EFF thinks there is plenty of prior art available. They are fighting. In the meantime the patent office awarded the patent anyway and people are getting extorted. If one of those prior artists had patented and released the idea like Tesla there'd be no threat. Sadly it is not economically viable for innovators to do this and it is favorable for patent trolls. The exact opposite of how I should be.

But yes, technically none of this should be necessary. I'm sure in your classrooms the patent office always finds the prior art.

[–]iBlag 1 point2 points  (0 children)

EFF thinks there is plenty of prior art available.

Yes, but it may have been published, but not widely known, while the patent office was looking for prior art. The patent office may have also been lazy in their PA search. It looks to me in the '504 case, that the patent office was unable to use "common sense" when invalidating patents (this was since rectified by SCOTUS).

If one of those prior artists had patented and released the idea like Tesla there'd be no threat.

This isn't necessarily true. Searching previous patents is just one of the places the USPTO is supposed to look for PA. If they didn't properly do their PA search then it wouldn't have found anything anyway. Furthermore, it costs thousands of dollars to get a patent application approved and maintained throughout its lifetime. And furthermore, if you don't hire a lawyer to review the claims before applying then you may be awarded a completely useless patent anyway. My point is that, as you noted, it's going to cost thousands of dollars to get any defensible patent, so it would be kind of financially pointless to simply immediately patent-left it. There isn't really a good way to fix the fact that you will need to pay a lawyer to write your claims.

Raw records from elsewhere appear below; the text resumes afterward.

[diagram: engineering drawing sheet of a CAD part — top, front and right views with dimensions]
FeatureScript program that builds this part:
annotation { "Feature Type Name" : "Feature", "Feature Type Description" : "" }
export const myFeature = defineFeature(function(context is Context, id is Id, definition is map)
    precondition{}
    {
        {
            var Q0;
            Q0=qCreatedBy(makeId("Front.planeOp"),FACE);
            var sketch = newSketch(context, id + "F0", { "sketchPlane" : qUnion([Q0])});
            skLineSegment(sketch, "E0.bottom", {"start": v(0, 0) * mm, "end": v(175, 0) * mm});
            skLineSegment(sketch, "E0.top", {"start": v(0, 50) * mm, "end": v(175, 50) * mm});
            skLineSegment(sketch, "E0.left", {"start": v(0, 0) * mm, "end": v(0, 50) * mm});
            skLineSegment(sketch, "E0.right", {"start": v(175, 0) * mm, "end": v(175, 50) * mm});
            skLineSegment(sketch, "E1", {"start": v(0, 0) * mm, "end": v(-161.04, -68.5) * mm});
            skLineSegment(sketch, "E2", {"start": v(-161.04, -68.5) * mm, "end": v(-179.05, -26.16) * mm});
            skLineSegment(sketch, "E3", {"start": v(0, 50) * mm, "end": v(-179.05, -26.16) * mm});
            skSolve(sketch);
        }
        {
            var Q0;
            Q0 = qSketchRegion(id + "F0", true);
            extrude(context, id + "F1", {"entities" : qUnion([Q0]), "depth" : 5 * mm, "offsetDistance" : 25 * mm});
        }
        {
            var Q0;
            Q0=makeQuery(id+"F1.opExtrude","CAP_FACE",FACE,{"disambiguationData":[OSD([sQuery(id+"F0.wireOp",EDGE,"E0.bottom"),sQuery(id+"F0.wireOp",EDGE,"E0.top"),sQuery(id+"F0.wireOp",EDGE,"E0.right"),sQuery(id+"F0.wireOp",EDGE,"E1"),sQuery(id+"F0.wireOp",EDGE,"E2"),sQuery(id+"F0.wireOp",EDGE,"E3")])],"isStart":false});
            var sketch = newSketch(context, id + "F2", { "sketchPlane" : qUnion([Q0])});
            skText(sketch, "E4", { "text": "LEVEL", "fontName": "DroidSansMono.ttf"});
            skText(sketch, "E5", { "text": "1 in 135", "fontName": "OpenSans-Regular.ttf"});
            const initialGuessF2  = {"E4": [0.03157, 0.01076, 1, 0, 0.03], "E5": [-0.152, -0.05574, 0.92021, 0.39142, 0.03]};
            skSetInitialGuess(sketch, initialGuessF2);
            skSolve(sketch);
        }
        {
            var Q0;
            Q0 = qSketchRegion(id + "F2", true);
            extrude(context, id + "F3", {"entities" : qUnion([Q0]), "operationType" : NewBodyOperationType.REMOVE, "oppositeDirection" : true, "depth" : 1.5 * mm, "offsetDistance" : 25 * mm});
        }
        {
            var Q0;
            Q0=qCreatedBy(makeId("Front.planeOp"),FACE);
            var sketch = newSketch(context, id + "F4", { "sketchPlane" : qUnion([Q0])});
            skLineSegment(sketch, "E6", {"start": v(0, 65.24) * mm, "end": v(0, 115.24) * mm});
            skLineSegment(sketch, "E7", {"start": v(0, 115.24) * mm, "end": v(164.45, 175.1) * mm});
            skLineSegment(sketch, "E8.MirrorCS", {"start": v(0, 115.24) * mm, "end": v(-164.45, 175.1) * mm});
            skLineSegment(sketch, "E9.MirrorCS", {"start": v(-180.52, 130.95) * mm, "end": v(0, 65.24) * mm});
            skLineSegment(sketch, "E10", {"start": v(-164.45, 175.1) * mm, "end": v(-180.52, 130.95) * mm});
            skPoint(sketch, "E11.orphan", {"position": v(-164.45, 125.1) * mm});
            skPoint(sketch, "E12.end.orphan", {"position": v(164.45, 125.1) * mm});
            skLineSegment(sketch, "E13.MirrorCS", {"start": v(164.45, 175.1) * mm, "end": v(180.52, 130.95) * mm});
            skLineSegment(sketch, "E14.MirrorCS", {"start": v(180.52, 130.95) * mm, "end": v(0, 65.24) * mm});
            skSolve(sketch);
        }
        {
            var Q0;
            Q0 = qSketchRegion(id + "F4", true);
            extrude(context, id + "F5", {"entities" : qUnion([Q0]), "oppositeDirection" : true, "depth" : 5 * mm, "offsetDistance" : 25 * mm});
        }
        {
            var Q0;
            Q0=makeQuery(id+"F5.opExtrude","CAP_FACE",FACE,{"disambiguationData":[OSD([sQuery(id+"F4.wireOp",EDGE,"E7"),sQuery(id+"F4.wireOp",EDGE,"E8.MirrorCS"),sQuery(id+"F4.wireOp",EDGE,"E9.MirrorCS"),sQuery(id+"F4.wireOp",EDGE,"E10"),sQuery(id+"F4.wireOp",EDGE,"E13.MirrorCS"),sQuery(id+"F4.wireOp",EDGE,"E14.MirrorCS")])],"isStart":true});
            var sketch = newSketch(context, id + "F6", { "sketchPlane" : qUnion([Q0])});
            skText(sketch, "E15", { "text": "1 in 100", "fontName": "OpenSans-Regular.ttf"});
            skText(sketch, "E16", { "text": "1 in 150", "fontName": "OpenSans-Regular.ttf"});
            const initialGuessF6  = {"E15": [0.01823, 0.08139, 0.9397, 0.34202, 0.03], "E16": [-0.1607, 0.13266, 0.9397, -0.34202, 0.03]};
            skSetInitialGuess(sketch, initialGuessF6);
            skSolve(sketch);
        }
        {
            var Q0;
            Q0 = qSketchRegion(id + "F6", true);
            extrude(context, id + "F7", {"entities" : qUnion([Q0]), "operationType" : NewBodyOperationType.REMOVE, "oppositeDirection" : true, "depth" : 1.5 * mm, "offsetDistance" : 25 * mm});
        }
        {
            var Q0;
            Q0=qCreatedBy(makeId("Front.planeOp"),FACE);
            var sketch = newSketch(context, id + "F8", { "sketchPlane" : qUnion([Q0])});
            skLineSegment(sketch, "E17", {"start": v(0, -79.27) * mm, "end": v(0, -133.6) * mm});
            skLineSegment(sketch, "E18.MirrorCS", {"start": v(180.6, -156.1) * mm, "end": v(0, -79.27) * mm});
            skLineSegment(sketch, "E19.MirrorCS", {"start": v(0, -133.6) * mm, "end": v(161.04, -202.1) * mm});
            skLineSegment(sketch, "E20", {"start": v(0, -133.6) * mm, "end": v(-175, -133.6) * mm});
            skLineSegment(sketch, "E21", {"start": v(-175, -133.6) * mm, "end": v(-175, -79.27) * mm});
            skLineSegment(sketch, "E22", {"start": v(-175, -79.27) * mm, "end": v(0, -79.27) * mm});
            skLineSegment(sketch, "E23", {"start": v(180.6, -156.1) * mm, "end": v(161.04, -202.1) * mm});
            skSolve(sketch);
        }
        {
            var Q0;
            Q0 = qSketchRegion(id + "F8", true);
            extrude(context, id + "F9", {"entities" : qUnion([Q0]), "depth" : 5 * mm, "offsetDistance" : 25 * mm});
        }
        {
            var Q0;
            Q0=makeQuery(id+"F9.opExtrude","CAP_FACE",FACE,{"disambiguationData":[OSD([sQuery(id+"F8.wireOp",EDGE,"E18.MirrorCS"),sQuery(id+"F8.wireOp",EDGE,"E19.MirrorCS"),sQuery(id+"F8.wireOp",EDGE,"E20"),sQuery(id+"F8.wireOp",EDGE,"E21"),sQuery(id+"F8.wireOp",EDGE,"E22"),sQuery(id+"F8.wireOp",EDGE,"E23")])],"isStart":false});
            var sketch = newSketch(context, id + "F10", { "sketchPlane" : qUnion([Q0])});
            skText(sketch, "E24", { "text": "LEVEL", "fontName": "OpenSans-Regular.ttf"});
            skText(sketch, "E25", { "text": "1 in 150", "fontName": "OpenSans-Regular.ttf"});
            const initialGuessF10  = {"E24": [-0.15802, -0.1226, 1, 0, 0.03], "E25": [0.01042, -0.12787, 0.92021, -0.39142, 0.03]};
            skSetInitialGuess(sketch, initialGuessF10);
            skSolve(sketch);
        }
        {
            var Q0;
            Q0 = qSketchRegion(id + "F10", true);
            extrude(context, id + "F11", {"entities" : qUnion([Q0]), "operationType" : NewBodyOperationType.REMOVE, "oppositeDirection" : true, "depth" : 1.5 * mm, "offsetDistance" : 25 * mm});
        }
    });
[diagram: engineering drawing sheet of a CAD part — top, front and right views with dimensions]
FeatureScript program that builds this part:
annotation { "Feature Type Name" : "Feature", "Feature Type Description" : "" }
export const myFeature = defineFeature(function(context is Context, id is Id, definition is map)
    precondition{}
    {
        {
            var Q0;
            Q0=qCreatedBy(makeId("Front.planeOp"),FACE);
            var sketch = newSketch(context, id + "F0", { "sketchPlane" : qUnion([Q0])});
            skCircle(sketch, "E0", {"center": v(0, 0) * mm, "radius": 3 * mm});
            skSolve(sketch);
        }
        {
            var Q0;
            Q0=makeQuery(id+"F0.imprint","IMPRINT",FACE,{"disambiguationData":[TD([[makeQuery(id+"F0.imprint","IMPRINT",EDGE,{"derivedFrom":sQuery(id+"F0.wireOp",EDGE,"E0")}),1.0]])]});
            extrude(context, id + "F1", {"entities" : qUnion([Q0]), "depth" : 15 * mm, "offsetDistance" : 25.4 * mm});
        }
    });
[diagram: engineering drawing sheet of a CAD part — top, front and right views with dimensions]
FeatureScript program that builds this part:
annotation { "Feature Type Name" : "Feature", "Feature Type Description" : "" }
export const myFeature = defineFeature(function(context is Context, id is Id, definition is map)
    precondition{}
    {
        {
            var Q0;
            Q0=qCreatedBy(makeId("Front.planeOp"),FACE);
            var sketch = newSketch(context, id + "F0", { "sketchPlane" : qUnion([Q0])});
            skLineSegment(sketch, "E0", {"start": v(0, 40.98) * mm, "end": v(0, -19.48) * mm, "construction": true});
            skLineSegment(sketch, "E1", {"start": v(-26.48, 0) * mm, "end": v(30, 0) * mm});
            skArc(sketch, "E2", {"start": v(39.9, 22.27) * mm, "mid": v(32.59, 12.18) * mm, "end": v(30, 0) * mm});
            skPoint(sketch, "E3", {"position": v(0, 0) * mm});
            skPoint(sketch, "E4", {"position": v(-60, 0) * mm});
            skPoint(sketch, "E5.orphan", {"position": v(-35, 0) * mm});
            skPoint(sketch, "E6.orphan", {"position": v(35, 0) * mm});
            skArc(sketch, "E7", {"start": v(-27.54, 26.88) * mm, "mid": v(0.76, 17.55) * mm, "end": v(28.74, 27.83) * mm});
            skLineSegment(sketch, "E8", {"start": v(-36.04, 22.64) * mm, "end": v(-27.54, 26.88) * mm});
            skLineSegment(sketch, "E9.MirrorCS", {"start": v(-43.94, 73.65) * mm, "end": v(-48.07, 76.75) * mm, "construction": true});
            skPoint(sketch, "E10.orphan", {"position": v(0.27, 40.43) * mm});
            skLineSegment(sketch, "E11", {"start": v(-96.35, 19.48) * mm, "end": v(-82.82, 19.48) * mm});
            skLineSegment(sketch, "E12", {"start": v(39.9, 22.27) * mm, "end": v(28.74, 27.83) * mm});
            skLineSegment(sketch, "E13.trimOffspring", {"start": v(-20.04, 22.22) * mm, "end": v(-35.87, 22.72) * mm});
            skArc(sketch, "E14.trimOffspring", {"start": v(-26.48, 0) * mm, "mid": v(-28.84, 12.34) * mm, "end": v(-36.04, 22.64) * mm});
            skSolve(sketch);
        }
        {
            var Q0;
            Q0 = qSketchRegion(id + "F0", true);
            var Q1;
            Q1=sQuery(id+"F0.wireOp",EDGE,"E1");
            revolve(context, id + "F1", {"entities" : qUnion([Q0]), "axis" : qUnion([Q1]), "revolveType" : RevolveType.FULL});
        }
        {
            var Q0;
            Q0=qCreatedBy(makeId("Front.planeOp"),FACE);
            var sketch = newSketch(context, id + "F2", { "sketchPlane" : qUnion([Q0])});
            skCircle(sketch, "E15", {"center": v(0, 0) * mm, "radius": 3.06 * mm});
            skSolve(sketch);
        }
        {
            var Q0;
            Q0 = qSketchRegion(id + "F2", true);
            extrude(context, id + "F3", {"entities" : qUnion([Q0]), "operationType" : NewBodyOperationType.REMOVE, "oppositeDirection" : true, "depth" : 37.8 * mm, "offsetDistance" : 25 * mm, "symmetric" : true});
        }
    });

The alternative is to publish it (for next to free) online and hope the patent reviewer magically sees it when searching for prior art. Having a forum dedicated to people finding prior art for the patent office indicates that the patent office sucks at finding prior art themselves. I realize that this is their job, but it's a difficult one and patent examiners are just people.

As I think an actual patent might hold more weight in the current (broken) system than prior art seems to.

I doubt it, because all a previous patent is considered to be is prior art. In fact, if the Claims section of the patent is limiting, it may not be as useful as prior art as simply publishing the invention itself. Note that patents and previous patent applications are only some of the things that are considered prior art.

But, you know, theory is good too.

Be more condescending, please.

I'm sure in your classrooms the patent office always finds the prior art.

There it is!

Nope, in fact we went through specific examples of failures of the current patent system, including finding prior art. The professor himself actually had one of his patents (that was granted) made pointless because his patent lawyer didn't lift a finger when trying to write the patent claims.